Questions about the UK and the EU have been pressing on us for the last four years. All through those years, many of us have been going to Church, indeed trying to ‘be Church’.  But there has been virtually no conversation about Brexit amongst us. Why not? Does following Jesus make it a matter of indifference to us? Is Church for us a haven of peace, in a troubled world? All through this time, many of us in Church have been deeply concerned about Brexit and its consequences but we have not shared them, though we would like to think being Church implies a deeper than average sharing of life. We see the peoples of these islands divided, bewildered, drifting towards a cliff-edge, while some deny that there is such a thing. But we don’t talk with one another.  

We don’t talk because we fear falling out with each other. Why should we fear that would be the outcome of talking? We are aware of our passions and sensitivities, and those of others, and we don’t want to let them loose. But why could we not keep them in check enough to talk calmly and constructively? I think there are two reasons. One is that we can see that such a conversation would require us to be ready to get beyond our ready-made, slogan-like opinions, and work together to understand the whole situation better. Hard work like that requires patience, humility, curiosity and comradeship.  

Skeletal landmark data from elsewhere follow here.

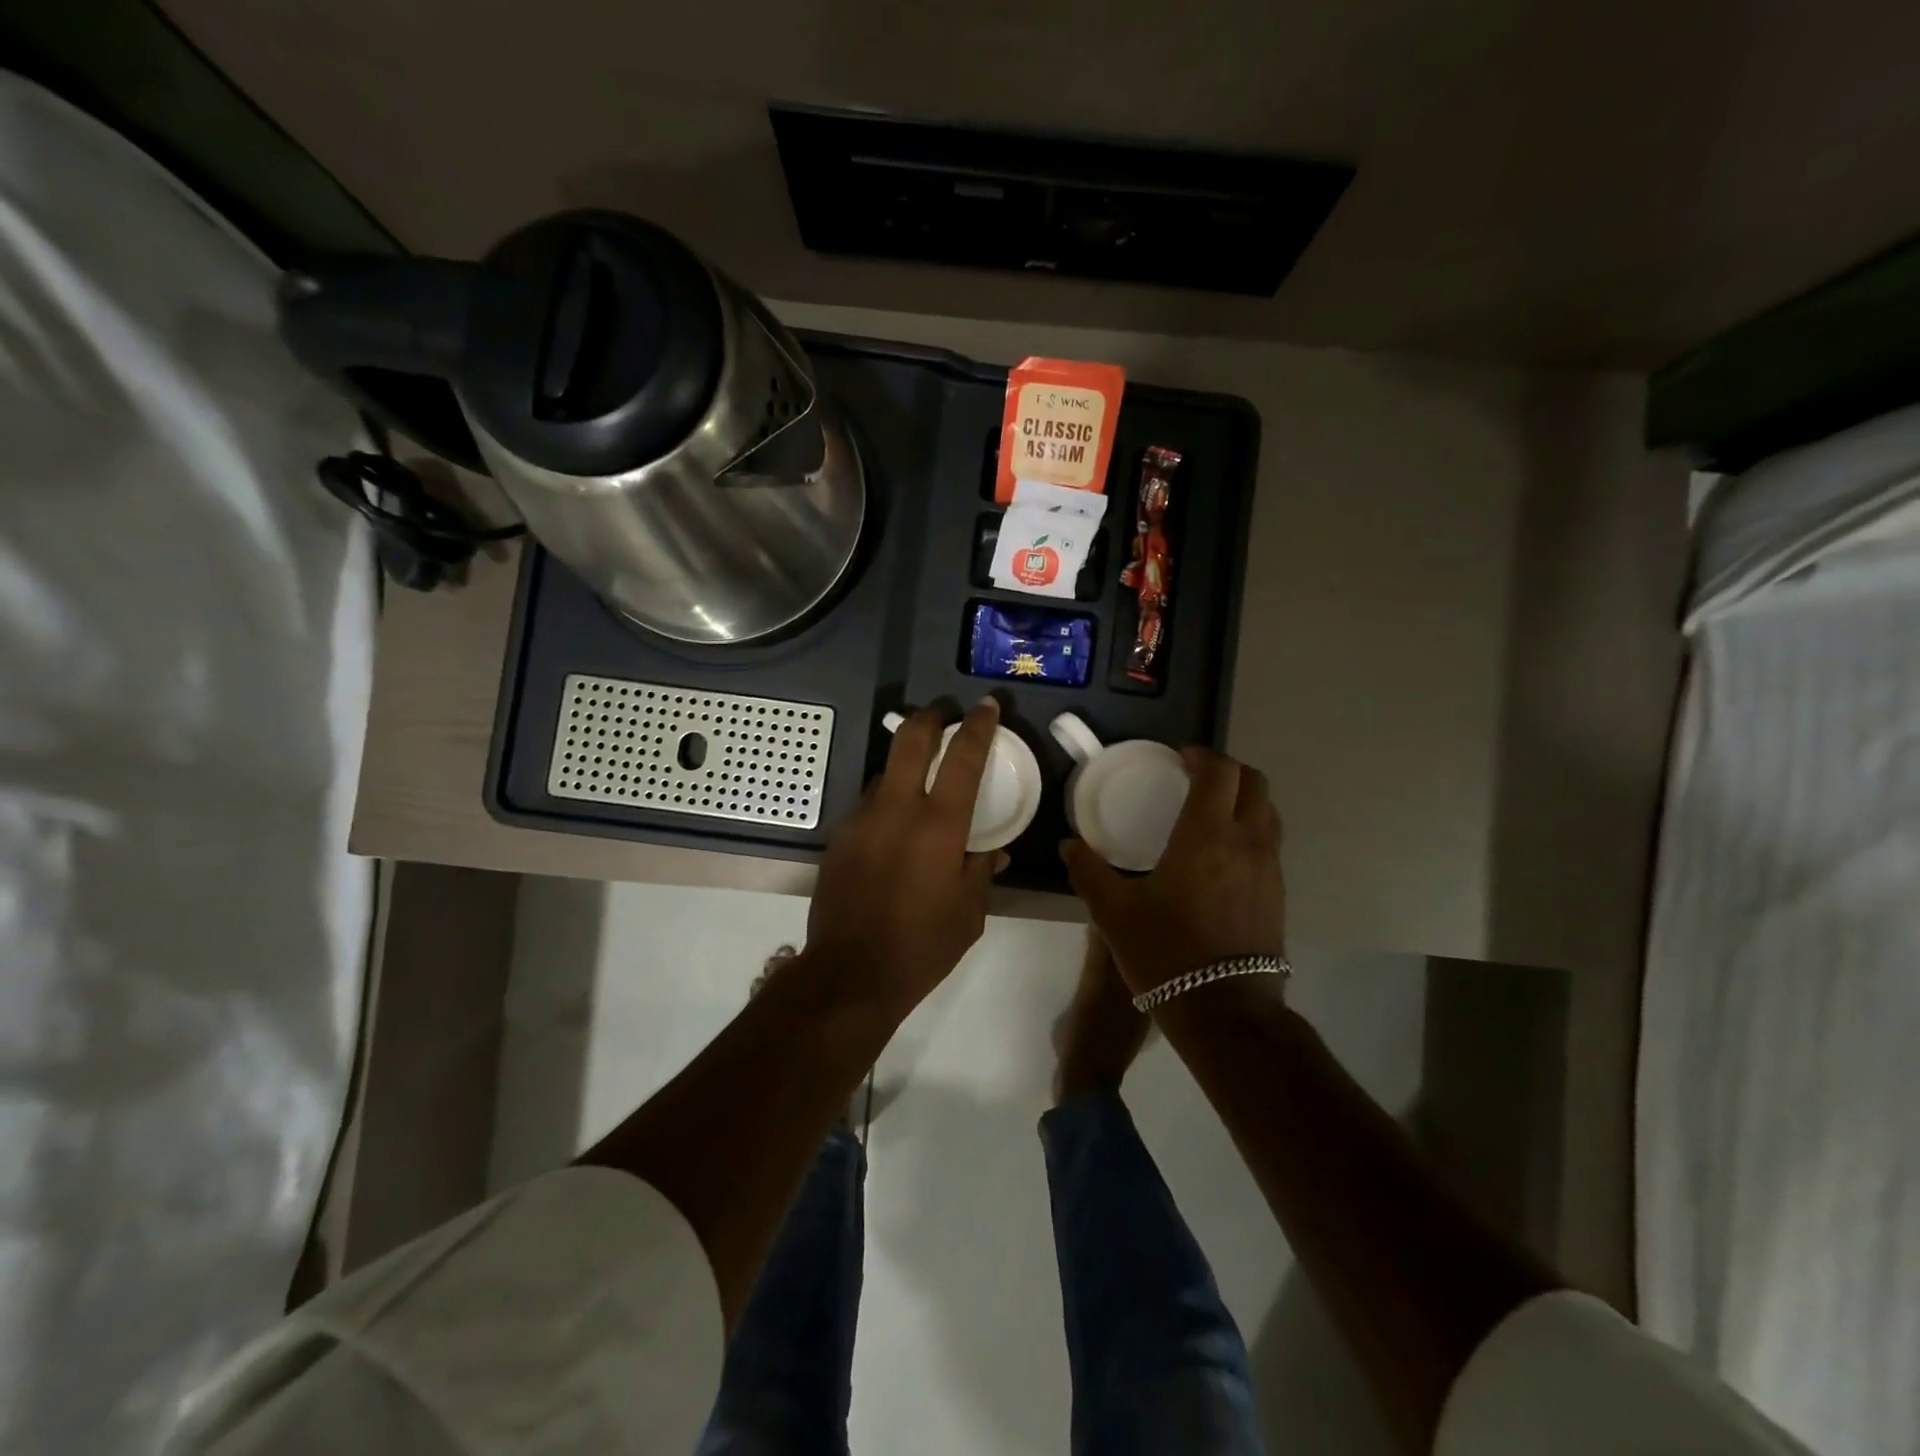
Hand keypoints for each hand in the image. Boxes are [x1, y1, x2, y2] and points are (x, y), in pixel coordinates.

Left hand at [804, 698, 1003, 1013]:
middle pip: (910, 739)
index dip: (977, 726)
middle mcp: (896, 810)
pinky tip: (895, 828)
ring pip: (886, 772)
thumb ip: (982, 871)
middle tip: (945, 713)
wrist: (849, 974)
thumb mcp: (969, 913)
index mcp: (938, 826)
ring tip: (922, 782)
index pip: (962, 758)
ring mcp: (861, 820)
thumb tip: (993, 850)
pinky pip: (869, 804)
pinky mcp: (839, 837)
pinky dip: (888, 801)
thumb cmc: (921, 946)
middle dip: (930, 716)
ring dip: (906, 764)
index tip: (986, 706)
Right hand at [1061, 747, 1285, 998]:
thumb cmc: (1166, 952)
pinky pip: (1269, 844)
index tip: (1180, 758)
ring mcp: (1269, 869)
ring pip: (1268, 813)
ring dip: (1243, 800)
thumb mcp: (1113, 912)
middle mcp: (1247, 842)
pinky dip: (1250, 831)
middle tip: (1198, 777)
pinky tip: (1222, 857)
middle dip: (1228, 771)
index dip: (1203, 756)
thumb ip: (1088, 872)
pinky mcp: (1278, 895)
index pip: (1220, 772)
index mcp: (1207, 835)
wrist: (1225, 1011)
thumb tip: (1069, 846)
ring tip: (1212, 813)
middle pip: (1255, 783)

The second reason is that when we pause to contemplate the mess we are in because of Brexit we get a glimpse of the road ahead, and it is, whatever happens, hard and steep. Whatever side we come from, Leave, Remain, of Don’t Care, it will require us to accept and live with uncomfortable outcomes. And yet, unless we can accept them with goodwill, unselfishness, care for the poorest, and the readiness for sustained hard work, we will not be able to live the future that is coming with peace and joy, love and justice. We hold back, hoping there will be an easier way, even praying for a miracle, a happy outcome achieved by a power greater than our own.   

Like it or not, the people of the UK are set a task by Brexit: it has to be lived through somehow or another. Christians in Church are set a life-task, to be salt and light, living in and serving in the world.  These are not two distinct tasks, as though we could concentrate on one and ignore the other, or be faithful and effective in one and careless about our failure in the other. In the grace of God, they have been given a large overlap, a deep intertwining. They are not identical, but they are not separable, for us now. This is why we should talk about Brexit in our secular contexts, but have the conversation in Church.